Building the base for the sander.
Base Design Requirements
Because I want to be able to do quick belt changes, the belt carriage has to be mounted on one side so I want the base to be rock solid. The motor mount needs to be adjustable to allow the belt to be loosened if necessary without too much trouble and the base should protect the motor from dust. The table/rest should provide a solid platform for sanding both vertically and horizontally but needs to move out of the way for belt changes. It should also provide a port for dust collection. Here is the Sketchup drawing of the base and motor mount with the table/rest pivoted out of the way.
The carriage is bolted to the vertical board that sticks above case and will have about 1/2” clearance underneath. I probably could have made the base out of 1/2” PW but I didn’t want there to be any flex in the belt carriage mounting.
The motor mount is attached on one side with 2 hinges to allow it to pivot for belt tension adjustments and I am using 7.5” hose clamps to hold the motor to the mount. I actually made the bottom out of an old table leaf, instead of plywood, that a neighbor gave me that turned out to be particle board with hardwood veneers but it was free.
I cut rabbets and groves in the bottom and sides for the back, sides and carriage mounting to provide more rigidity and this made everything go together nice and square as well. I first just clamped everything together just to test that everything fit together well. It turns out that the motor mount itself actually helps make the carriage mount very rigid even without the clamps I had to make the curved motor mounts about 1/2” shorter to give me more room to pivot the motor. I also changed the design so the the top on the base will be 1/2” plywood instead of the 3/4” I used everywhere else to give me more room. It’ll be tight but it should work. Just in case, I will make it easy to remove the top to give me better access.

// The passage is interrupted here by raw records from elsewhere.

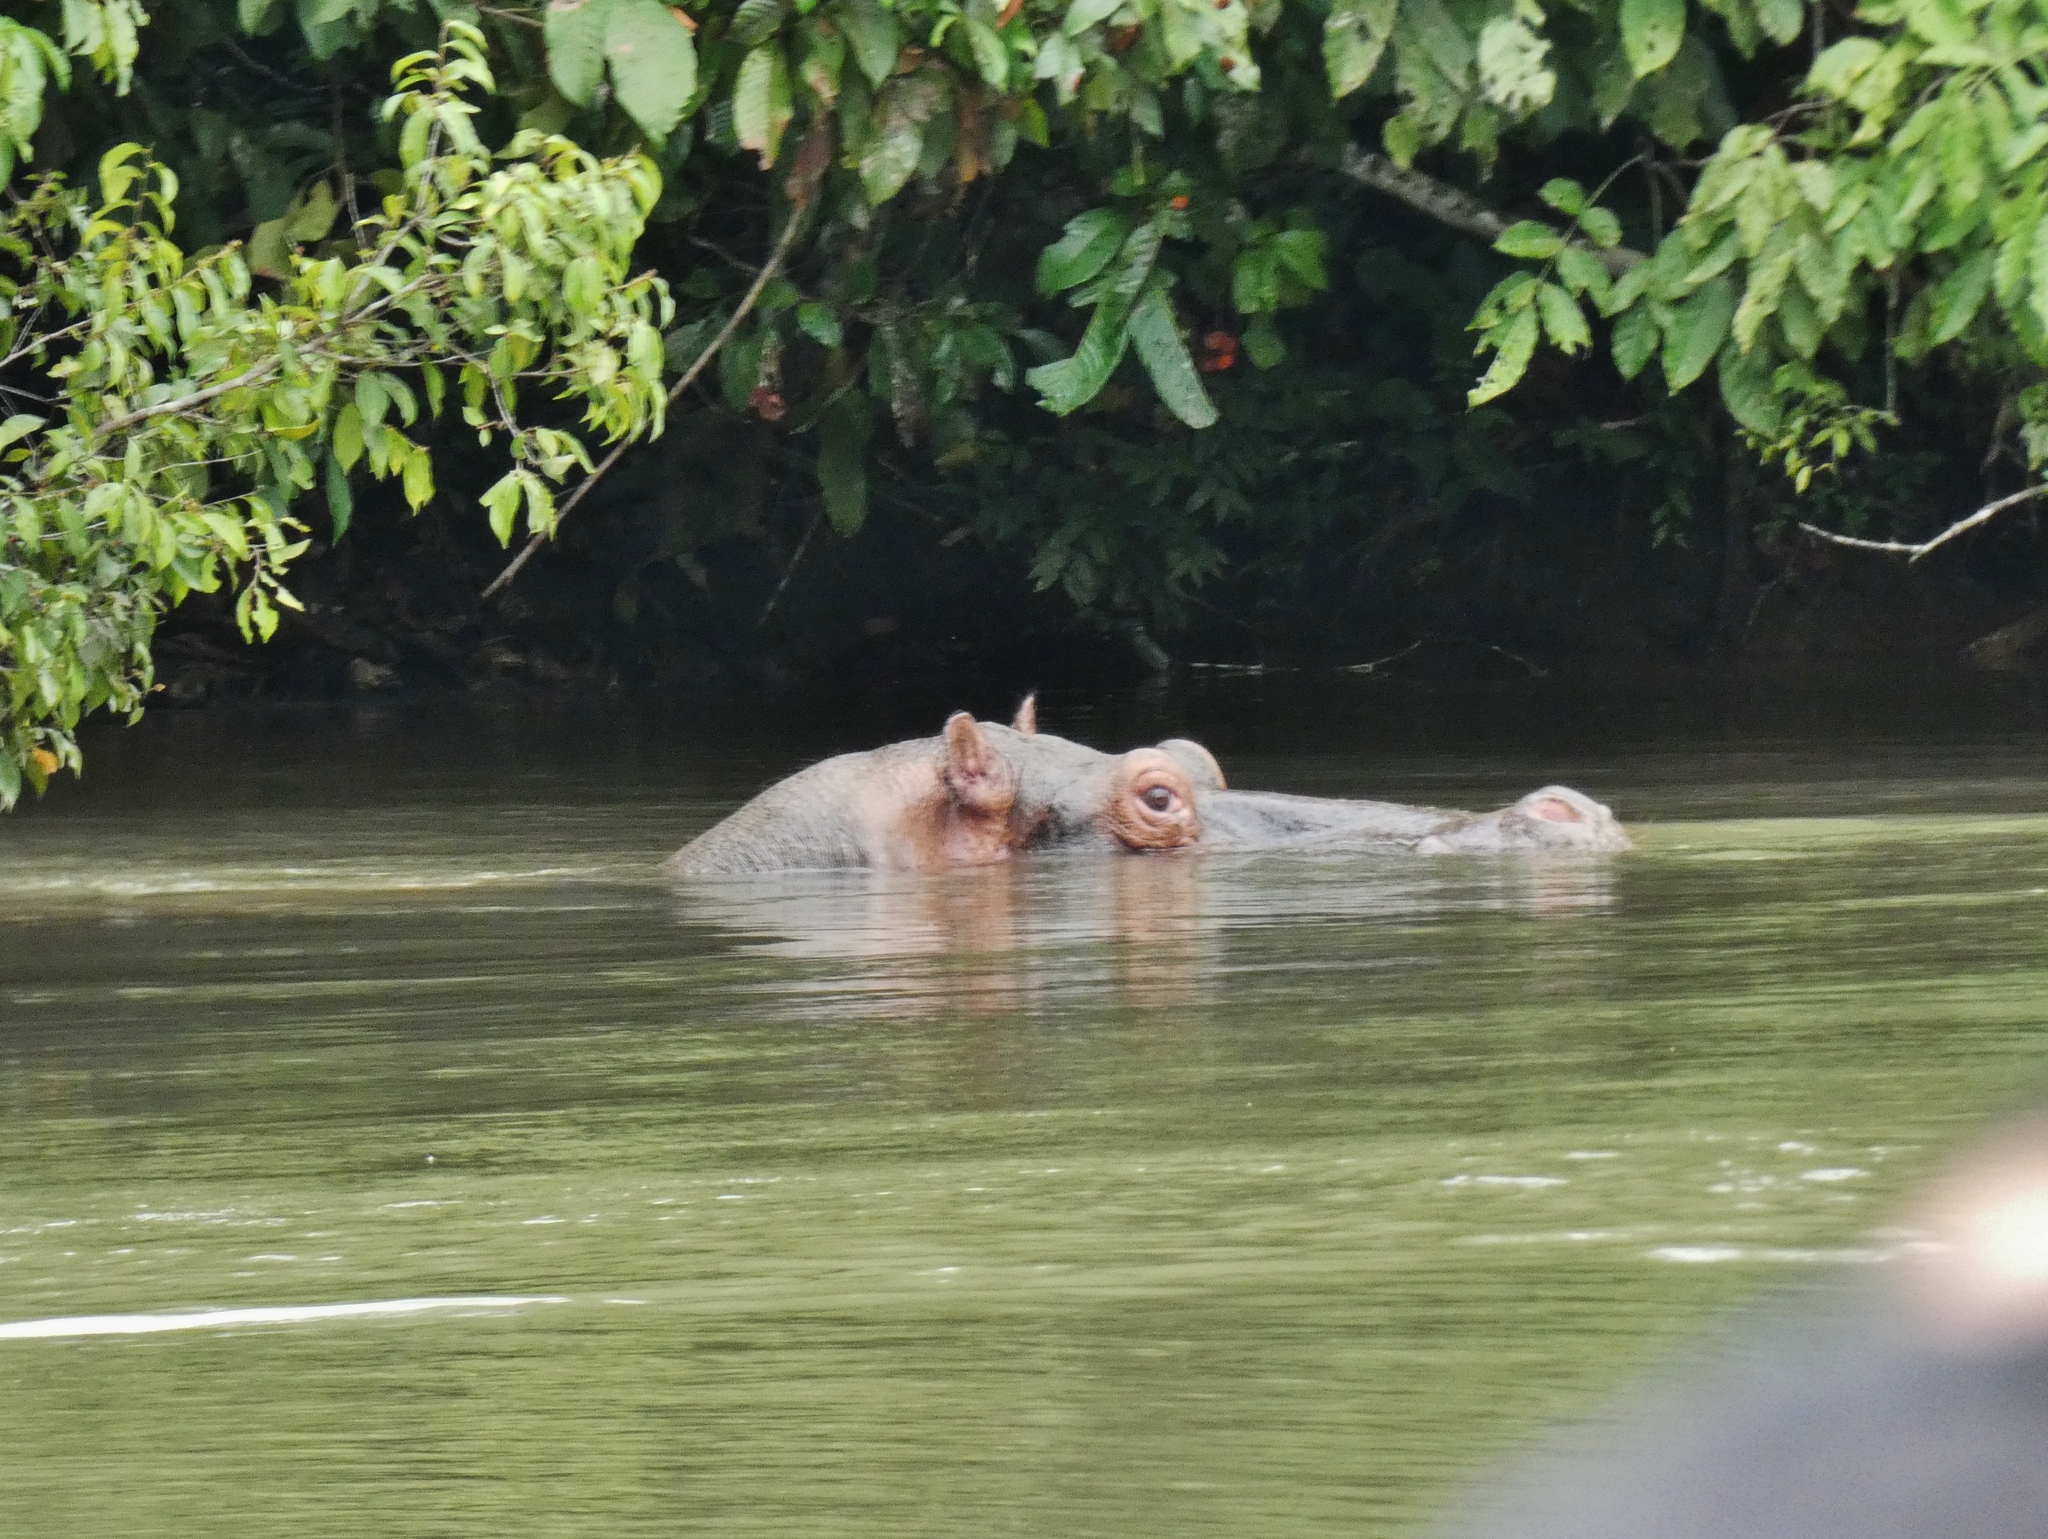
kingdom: Animalia
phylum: Chordata
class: Mammalia
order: Artiodactyla
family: Hippopotamidae
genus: Hippopotamus
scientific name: Hippopotamus amphibius
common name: Common hippopotamus
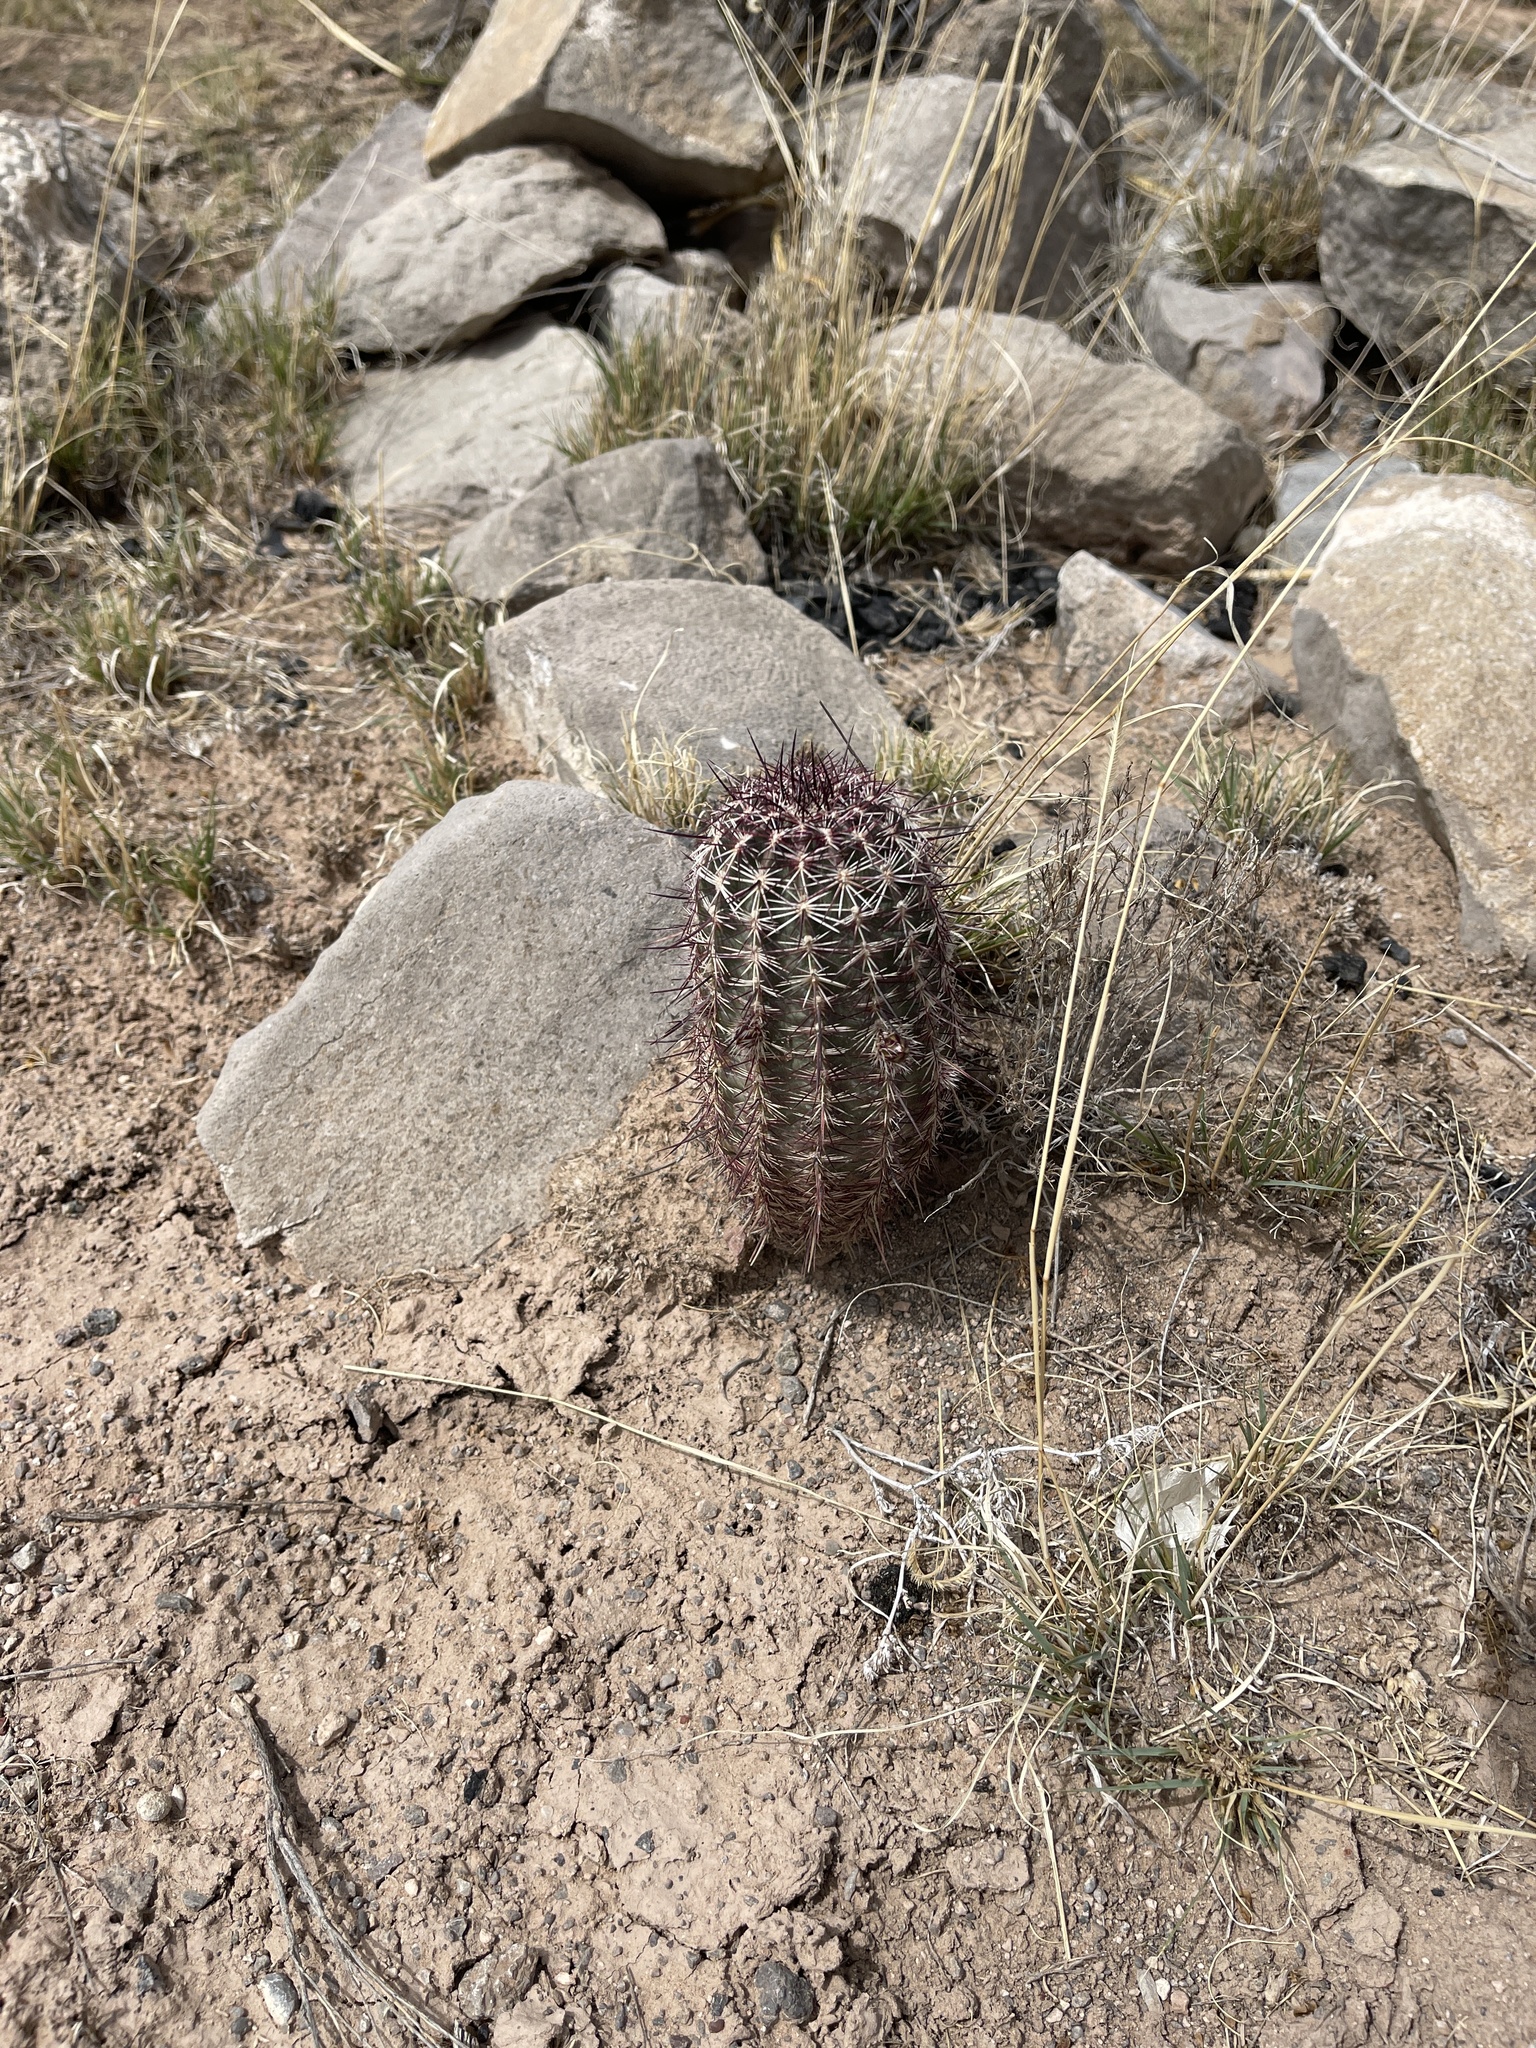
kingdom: Plantae
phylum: Tracheophyta
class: Magnoliopsida
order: Caryophyllales
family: Cactaceae
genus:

I decided that I had better not glue everything together in case I need to make adjustments later so everything is simply screwed together. With the rabbets and groves, it is very solid. Here it is with everything but the top and doors screwed on.
Unfortunately, I didn’t think about being able to remove the belt without taking the motor off. If this proves to be a problem, I may have to cut an access hole in the back. I probably needed another 1/2” to be able to slide the belt over the end of the motor shaft.
The carriage is attached with 6 crown bolts and t-nuts. It is very solid and doesn’t flex at all. I could probably sit on the carriage without it flexing. I didn’t think through in advance where to run the power cord out of the box. The switches (there are 2 toggle switches because it is a 3 speed motor) will come out of the right side but this would be the top when sanding vertically so would not be good to have the cord sticking out of the top. I may have to put a hole in one of the doors to accommodate the power cord—still TBD.
Next, I will make the pivoting table/rest, paint it, get the wiring hooked up and complete assembly.
-- Nathan, TX -- Hire the lazy man. He may not do as much work but that's because he will find a better way.